The 15 Most Egotistical Figures Currently in the NHL
Bruce Bennett/Getty Images
In sports there is, of course, no "I" in team.
I made the mistake of letting my high-school lacrosse coach know that there was in fact a "me" in team if you moved some letters around. My big mouth cost me an afternoon of practice running laps for about an hour around the field.
It was during my extra conditioning that I came to the realization that what I had said was self-serving and egotistical. I put a good laugh and wisecrack ahead of what the coach had to say. I had diminished his game plan by putting my own agenda first.
Of course my 17-year-old brain took about 15 laps to process this, but I begrudgingly admitted to learning my lesson to the coaching staff at the end of my run.
We're wired as humans to be self-serving, survival-of-the-fittest types. When it comes to collective efforts and reaching team goals, the ego must be kept in check to a certain degree. T
he ability to reach certain levels of achievement is directly related to one's motivation to reach said goal. Whether you are motivated by money, ego, sex, survival or anything else, human beings are driven by a multitude of things that aren't as obvious as you might think.

□ □ □ □

## Problem requirements
Repeat the piece on the most egotistical figures in the NHL word for word, from its title through its final sentence. The listing after this point is not needed.

## Data excerpts
□ □ □ □

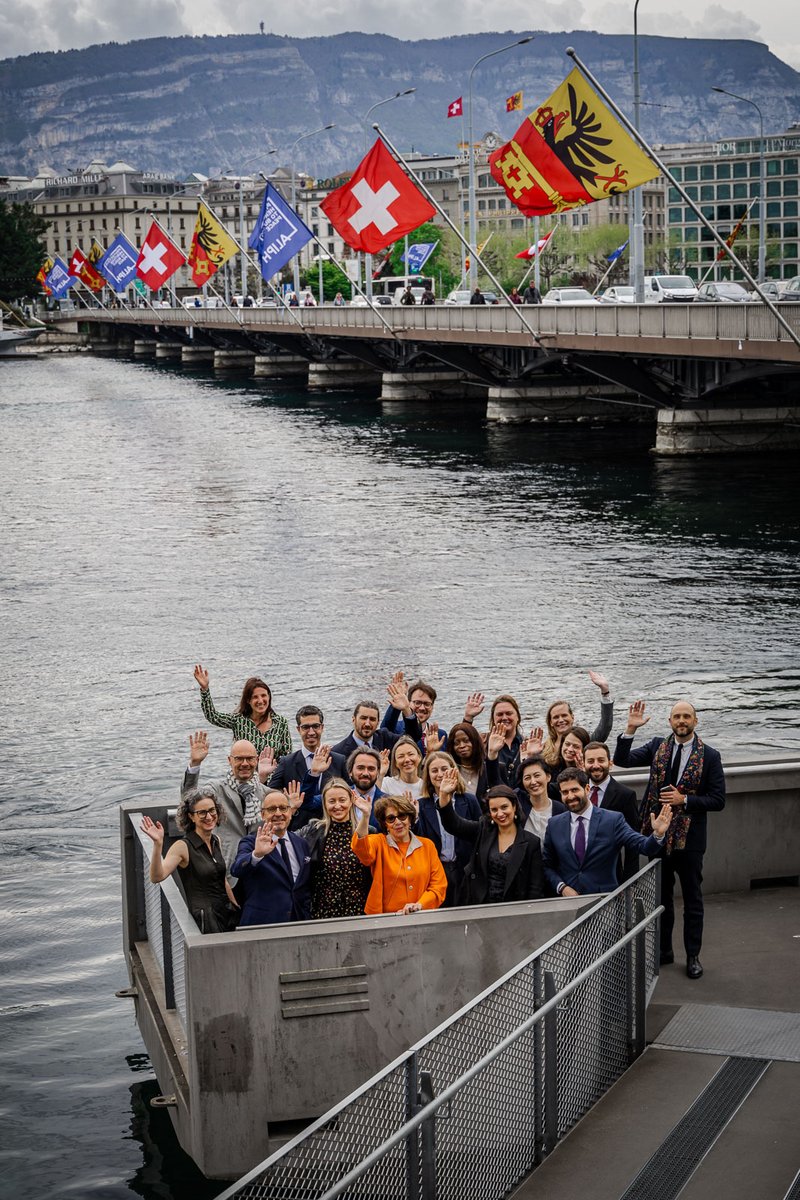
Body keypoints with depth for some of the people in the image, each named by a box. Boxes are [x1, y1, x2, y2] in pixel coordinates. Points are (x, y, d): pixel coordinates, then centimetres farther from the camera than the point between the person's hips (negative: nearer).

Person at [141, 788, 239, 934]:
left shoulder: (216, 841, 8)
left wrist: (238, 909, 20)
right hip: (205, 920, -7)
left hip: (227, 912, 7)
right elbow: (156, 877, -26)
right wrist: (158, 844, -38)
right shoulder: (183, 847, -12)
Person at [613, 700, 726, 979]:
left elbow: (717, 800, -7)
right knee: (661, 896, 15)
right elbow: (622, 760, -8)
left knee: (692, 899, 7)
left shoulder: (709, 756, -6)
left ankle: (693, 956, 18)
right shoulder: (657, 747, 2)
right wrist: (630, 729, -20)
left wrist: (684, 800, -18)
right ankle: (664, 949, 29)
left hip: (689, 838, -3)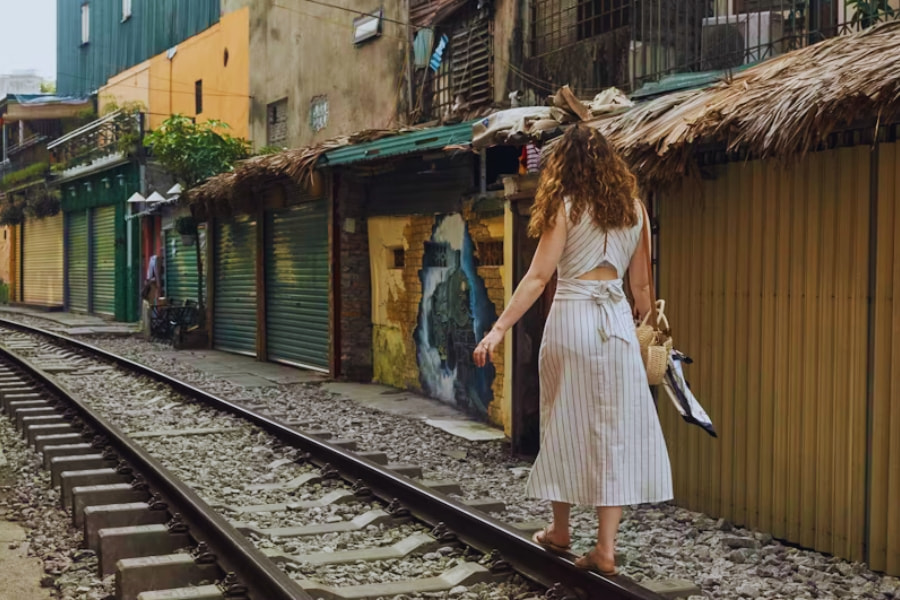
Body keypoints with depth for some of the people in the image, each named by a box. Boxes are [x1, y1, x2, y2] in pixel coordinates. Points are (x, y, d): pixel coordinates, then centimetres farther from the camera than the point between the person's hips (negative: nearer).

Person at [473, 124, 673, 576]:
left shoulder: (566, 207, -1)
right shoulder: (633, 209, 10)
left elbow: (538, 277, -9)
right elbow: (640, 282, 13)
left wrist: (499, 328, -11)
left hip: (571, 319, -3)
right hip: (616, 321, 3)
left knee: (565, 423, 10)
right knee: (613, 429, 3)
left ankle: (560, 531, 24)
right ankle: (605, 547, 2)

□ □ □ □

## Answer area
The 15 Most Egotistical Figures Currently in the NHL
Bruce Bennett/Getty Images
In sports there is, of course, no "I" in team.
I made the mistake of letting my high-school lacrosse coach know that there was in fact a "me" in team if you moved some letters around. My big mouth cost me an afternoon of practice running laps for about an hour around the field.
It was during my extra conditioning that I came to the realization that what I had said was self-serving and egotistical. I put a good laugh and wisecrack ahead of what the coach had to say. I had diminished his game plan by putting my own agenda first.
Of course my 17-year-old brain took about 15 laps to process this, but I begrudgingly admitted to learning my lesson to the coaching staff at the end of my run.
We're wired as humans to be self-serving, survival-of-the-fittest types. When it comes to collective efforts and reaching team goals, the ego must be kept in check to a certain degree. T
he ability to reach certain levels of achievement is directly related to one's motivation to reach said goal. Whether you are motivated by money, ego, sex, survival or anything else, human beings are driven by a multitude of things that aren't as obvious as you might think.